[Task data — start]

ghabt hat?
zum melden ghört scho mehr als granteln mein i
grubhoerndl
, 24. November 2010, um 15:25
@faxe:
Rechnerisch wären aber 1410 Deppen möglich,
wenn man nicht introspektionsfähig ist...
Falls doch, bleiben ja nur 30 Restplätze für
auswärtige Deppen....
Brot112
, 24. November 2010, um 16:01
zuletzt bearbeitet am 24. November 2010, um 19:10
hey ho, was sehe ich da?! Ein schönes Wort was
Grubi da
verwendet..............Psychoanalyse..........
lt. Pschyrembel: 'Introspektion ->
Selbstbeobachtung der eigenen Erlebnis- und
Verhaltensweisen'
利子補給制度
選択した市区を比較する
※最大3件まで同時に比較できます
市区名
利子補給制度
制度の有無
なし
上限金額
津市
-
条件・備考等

[Task data — finish]
[Task data — start]

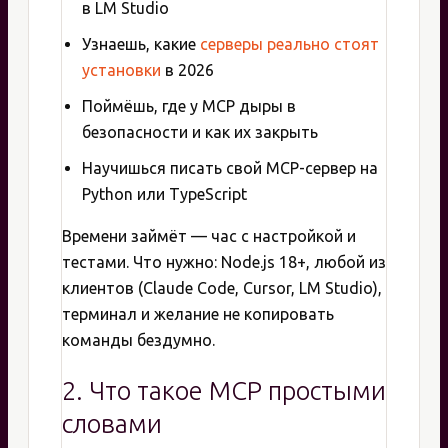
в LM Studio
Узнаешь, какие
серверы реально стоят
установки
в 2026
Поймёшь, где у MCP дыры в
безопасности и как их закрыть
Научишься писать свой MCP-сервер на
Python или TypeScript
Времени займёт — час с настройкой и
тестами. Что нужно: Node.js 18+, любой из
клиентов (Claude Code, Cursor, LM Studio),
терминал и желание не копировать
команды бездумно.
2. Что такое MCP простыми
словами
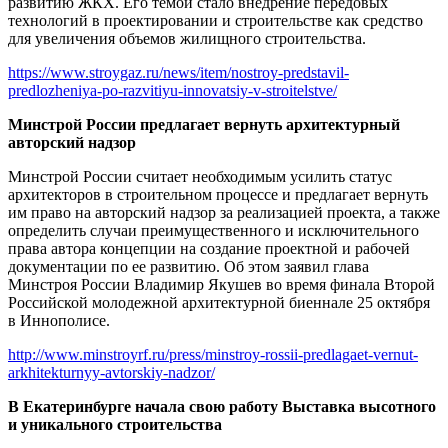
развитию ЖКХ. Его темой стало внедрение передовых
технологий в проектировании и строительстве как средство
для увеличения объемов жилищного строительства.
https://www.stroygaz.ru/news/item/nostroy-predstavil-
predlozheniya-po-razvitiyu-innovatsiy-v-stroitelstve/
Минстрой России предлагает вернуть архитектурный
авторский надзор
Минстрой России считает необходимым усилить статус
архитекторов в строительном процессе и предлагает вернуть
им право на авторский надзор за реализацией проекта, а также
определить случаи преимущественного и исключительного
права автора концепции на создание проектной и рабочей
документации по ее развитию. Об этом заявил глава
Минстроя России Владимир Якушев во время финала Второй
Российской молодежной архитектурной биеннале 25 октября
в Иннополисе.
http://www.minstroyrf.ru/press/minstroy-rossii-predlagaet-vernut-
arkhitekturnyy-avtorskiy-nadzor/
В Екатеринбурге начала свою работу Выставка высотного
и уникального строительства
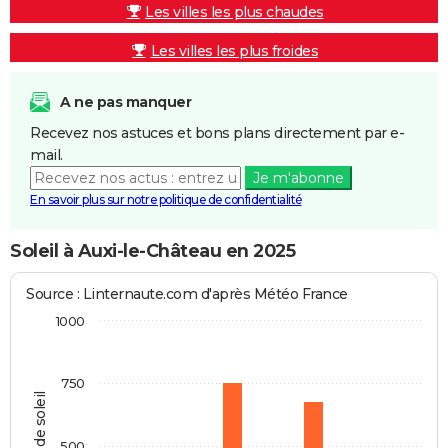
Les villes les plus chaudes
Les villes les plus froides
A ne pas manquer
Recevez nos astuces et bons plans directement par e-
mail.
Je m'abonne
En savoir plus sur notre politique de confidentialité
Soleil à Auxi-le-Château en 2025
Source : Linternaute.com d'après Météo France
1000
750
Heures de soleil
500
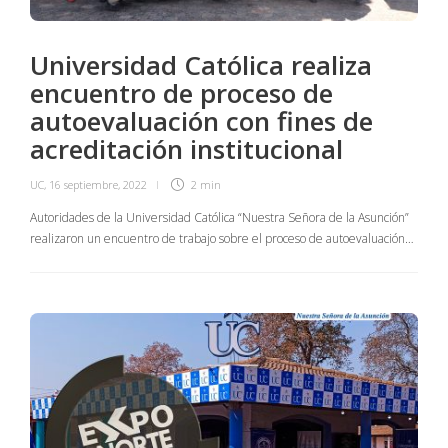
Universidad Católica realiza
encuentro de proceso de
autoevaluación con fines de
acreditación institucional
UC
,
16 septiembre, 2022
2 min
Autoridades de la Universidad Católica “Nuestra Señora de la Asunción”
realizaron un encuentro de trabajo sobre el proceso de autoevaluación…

[Task data — finish]
[Task data — start]

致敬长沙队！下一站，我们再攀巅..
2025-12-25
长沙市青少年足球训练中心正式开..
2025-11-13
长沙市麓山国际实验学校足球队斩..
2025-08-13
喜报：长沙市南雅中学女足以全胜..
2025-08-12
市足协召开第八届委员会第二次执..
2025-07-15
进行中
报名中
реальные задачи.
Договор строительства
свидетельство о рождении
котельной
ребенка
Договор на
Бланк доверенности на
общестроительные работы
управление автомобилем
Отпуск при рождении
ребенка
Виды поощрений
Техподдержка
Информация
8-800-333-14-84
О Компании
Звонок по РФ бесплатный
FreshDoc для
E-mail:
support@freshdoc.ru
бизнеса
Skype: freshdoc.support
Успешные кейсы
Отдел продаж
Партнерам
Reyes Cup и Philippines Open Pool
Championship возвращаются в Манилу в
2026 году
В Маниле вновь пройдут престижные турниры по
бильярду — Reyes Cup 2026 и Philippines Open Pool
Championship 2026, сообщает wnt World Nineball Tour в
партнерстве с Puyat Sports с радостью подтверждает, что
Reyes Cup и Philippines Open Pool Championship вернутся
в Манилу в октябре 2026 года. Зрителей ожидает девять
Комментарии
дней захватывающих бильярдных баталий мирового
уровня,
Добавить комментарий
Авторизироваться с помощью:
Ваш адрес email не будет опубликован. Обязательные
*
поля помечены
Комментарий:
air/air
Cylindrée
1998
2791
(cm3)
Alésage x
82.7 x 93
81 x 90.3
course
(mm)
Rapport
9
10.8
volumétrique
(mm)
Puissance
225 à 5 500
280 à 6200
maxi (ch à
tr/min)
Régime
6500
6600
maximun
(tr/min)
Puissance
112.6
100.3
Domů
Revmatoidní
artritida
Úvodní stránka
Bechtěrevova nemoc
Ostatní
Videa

[Task data — finish]

# Written task
Gather from the entries above all lines that include the string "Минстрой".

# Written solution
Минстрой России предлагает вернуть архитектурный
Минстрой России считает необходимым усилить статус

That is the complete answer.